Supreme Administrative Court
Judgment of 15 June 2016
Case no. 0642/16
In this Judgment, the Supreme Administrative Court analysed the question of whether, in a request for the provision of a guarantee for the suspension of a tax foreclosure procedure by means of a personal guarantee, to be provided by the company holding the entirety of the share capital of the debtor, the Tax Authorities can set up as criterion for evaluation of the guarantor’s assets or financial robustness the method provided for in Article 15 of the Stamp Duty Code (intended to calculate the value of shares gratuitously transferred), and deduct from the value thus found both the amount of the contingent liabilities and the value of the share held by the guarantor in the share capital of the debtor.
The Court began by noting that the Tax Authorities shall ascertain the suitability of the guarantee offered for the suspension of the tax foreclosure procedure and that such suitability is to be ascertained through the likelihood of ensuring the payment of the debt and any accumulated interest, in case the guarantee is executed.
Nevertheless, the Court highlighted the fact that, in the case of a guarantee, what is intended with the assessment is to determine, as closely as possible, the value of the property or rights offered, the liquidity that they are likely to generate if it is necessary to execute the guarantee; in this specific case, the sufficiency of the guarantor assets to cover the debt and any accumulated interest, which do not correspond to the purpose of Article 15 of the Stamp Duty Code (i.e., determination of the tax basis for levying that tax in the event of a gratuitous transfer of shares).

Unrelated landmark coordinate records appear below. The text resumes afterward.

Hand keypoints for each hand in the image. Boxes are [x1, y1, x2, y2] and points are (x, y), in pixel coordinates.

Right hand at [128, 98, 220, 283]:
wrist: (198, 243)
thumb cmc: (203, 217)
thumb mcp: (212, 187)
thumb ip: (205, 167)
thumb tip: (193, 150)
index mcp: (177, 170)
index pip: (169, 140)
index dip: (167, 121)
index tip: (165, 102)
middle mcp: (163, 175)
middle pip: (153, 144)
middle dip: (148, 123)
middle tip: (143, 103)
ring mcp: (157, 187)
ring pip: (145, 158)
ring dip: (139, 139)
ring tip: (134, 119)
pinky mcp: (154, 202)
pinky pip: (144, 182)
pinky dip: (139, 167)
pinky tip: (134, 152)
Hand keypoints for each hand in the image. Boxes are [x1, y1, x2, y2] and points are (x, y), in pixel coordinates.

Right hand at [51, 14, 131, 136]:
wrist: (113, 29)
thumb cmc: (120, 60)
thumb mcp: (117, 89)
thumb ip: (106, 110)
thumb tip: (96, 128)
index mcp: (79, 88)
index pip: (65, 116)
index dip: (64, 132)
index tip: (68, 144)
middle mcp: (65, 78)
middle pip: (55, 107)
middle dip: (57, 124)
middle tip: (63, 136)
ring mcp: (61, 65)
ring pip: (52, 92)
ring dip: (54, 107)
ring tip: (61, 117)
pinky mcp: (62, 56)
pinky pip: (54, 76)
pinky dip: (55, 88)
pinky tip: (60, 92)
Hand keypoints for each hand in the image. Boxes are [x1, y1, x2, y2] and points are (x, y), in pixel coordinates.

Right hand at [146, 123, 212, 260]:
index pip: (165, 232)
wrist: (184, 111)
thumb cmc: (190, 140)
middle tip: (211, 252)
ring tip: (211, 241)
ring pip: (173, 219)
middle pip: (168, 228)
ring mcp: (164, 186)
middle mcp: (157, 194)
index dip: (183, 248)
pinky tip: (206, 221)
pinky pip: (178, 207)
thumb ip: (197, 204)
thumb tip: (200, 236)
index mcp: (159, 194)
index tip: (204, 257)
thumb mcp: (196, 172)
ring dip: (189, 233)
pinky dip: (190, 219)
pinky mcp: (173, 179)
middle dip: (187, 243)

Thus, the purposes of the assessment being different when ascertaining the suitability of the guarantee offered by the debtor for the suspension of the tax foreclosure procedure and when determining the tax basis as a quantitative expression of a taxable event, the assessment made by the Tax Authorities, using a formula taken from the tax provision aimed at determining the tax basis for Stamp Duty, is not appropriate for assessment of the corporate assets of the guarantor with regard to ascertaining the suitability of the personal guarantee.

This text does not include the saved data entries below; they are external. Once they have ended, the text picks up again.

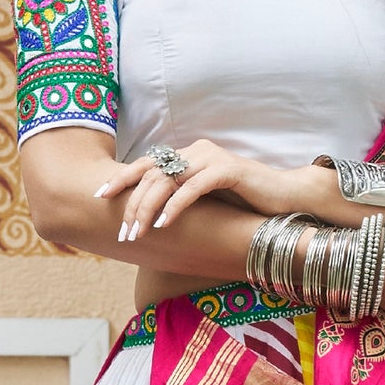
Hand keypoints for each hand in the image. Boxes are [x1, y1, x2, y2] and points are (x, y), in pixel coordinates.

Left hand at [97, 138, 294, 240]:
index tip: (99, 196)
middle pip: (152, 173)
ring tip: (138, 232)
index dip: (121, 178)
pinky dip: (176, 206)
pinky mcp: (229, 170)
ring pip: (168, 180)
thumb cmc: (244, 204)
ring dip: (149, 209)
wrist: (286, 199)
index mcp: (188, 155)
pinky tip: (164, 224)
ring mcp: (213, 158)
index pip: (146, 163)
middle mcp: (197, 151)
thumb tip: (147, 217)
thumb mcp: (205, 201)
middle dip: (133, 204)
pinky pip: (194, 188)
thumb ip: (180, 199)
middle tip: (123, 232)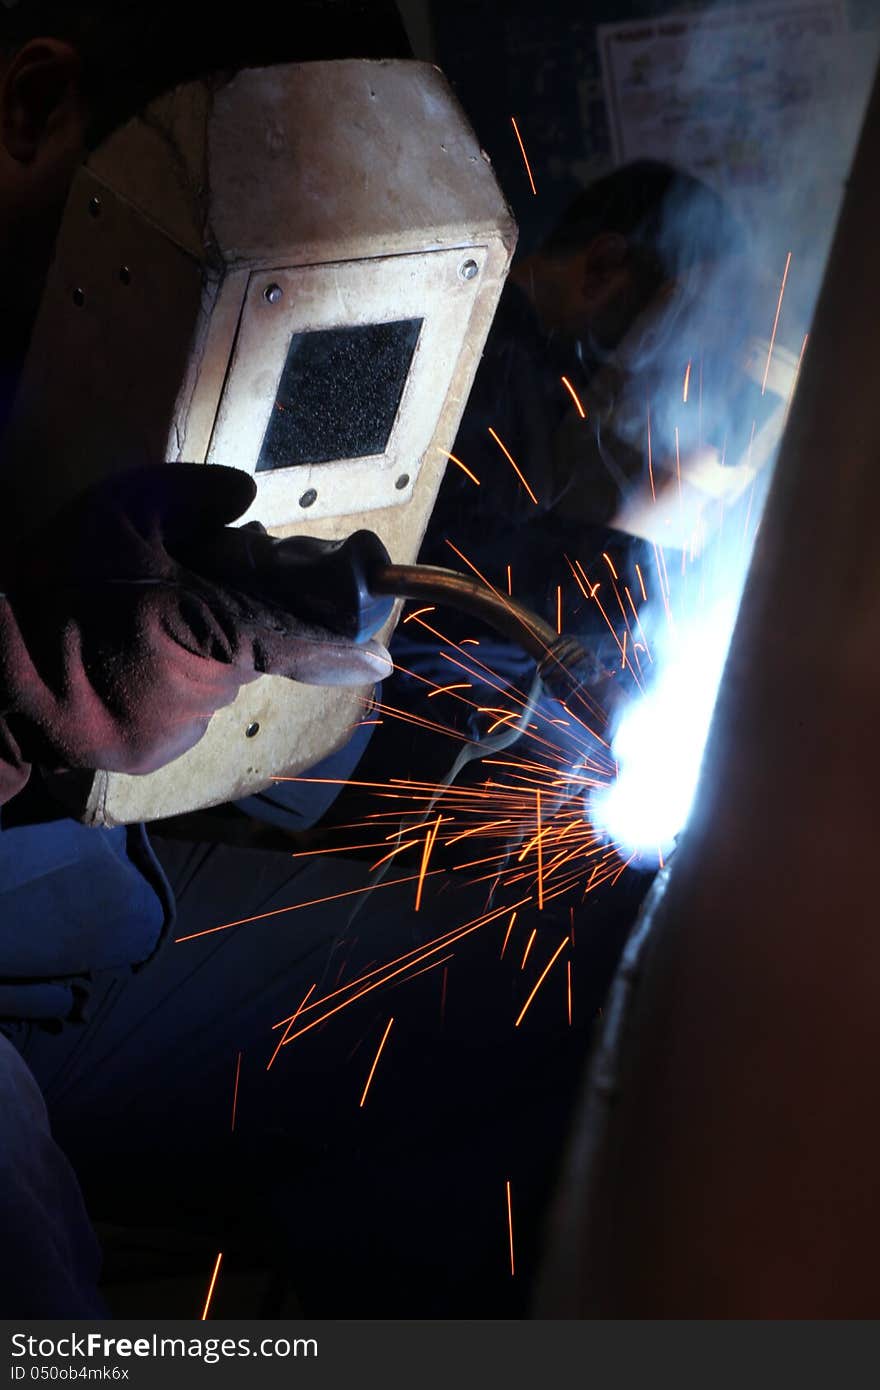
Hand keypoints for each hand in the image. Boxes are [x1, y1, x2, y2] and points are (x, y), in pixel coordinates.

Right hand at [0, 465, 391, 799]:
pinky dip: (171, 683)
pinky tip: (125, 661)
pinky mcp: (154, 755)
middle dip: (238, 617)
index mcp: (204, 623)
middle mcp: (205, 686)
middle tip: (188, 587)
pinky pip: (186, 710)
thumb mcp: (119, 509)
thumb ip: (195, 494)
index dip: (342, 646)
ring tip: (137, 625)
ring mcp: (180, 728)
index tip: (381, 659)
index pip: (297, 639)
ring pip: (218, 680)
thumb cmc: (54, 585)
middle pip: (254, 649)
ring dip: (201, 649)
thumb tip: (245, 499)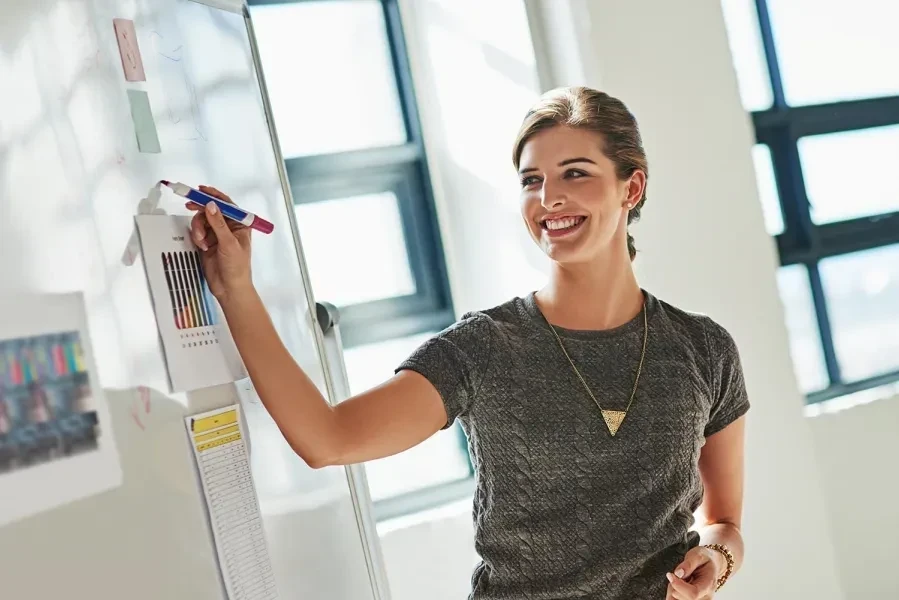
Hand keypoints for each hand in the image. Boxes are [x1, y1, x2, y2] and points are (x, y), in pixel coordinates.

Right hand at [186, 186, 252, 301]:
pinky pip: (197, 231)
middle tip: (190, 205)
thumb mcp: (229, 243)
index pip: (227, 205)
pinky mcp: (207, 242)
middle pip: (211, 210)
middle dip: (201, 210)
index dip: (214, 196)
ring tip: (202, 241)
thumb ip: (218, 224)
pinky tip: (201, 246)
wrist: (229, 287)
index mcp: (240, 225)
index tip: (201, 190)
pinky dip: (196, 236)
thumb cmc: (237, 267)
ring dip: (198, 228)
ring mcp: (217, 234)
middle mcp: (228, 227)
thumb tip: (211, 206)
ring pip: (202, 221)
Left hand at [665, 546, 723, 599]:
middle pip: (682, 597)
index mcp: (709, 585)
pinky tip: (679, 585)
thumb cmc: (705, 559)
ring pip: (676, 599)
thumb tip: (678, 573)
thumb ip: (688, 563)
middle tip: (679, 573)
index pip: (693, 593)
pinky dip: (673, 592)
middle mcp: (706, 597)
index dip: (678, 585)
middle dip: (674, 585)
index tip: (670, 574)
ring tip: (681, 578)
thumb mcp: (698, 555)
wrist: (711, 564)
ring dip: (673, 588)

The Court further added that, to conclude that the guarantor ’s assets are insufficient and the guarantee offered is not suitable, the Tax Authorities must assess the guarantor ’s assets, which involved an integrated analysis of various aspects, e.g. the composition of the assets, their recoverability, the existence of overestimation or not, the capacity to release funds, the generated earnings level, the value of liabilities, their composition and relationship with equity.
Administrative Arbitration Centre Tax Arbitration Court
Judgment of 28 April 2016, published on June 2016
Case no. 662/2015-T
In the Judgment in question, the Tax Arbitration Court examined the question concerning the means of proof of tax residence for an individual taxpayer for the purposes of levying PIT in the Portuguese territory.
In this case, the taxpayer had declared himself, by error, as tax resident in Portugal in the year 2013, being as such subject to PIT, when he was effectively a tax resident in the United States of America (USA), where he had declared and subjected to tax the entirety of his income earned in that year 2013, leading to the payment of tax on the same income in two different jurisdictions.
The Tax Authorities refused to concede the non-residence in Portugal of such taxpayer based on the fact that he had not presented a Certificate of Tax Residence in the USA, tha t he maintained a declared tax domicile in Portugal and that he also declared his income for 2013 in that capacity.
The Tax Arbitration Court started by noting that these last facts shall not be deemed as an obstacle that cannot be overcame by the actual situation, under penalty of being considered an irrefutable presumption of tax residence. Even if this were the case, the Tax Arbitration Court highlighted the fact that the presumptions establis hed in rules concerning tax basis always admit evidence to the contrary.
Moreover, the Tax Arbitration Court noted that not only does the PIT Code not require proof of non-residence by means of a specific type of document (e.g. certificate of residence), but also, in practice, a certificate of tax residence in the USA only certifies residence in the USA, without this necessarily implying non-residence in Portugal.
Thus, the Tax Arbitration Court concluded that, irrespective of the presentation or not of the aforementioned certificate of tax residence in the USA, what excludes residence in Portugal is the non-occurrence of the requirements and assumptions provided for in Article 16 of the PIT Code, to which the Convention entered into by Portugal and the USA for the avoidance of double taxation refers, that can naturally be proven by any means of proof available to the taxpayer, which was made, in this case, by testimonial and documentary evidence.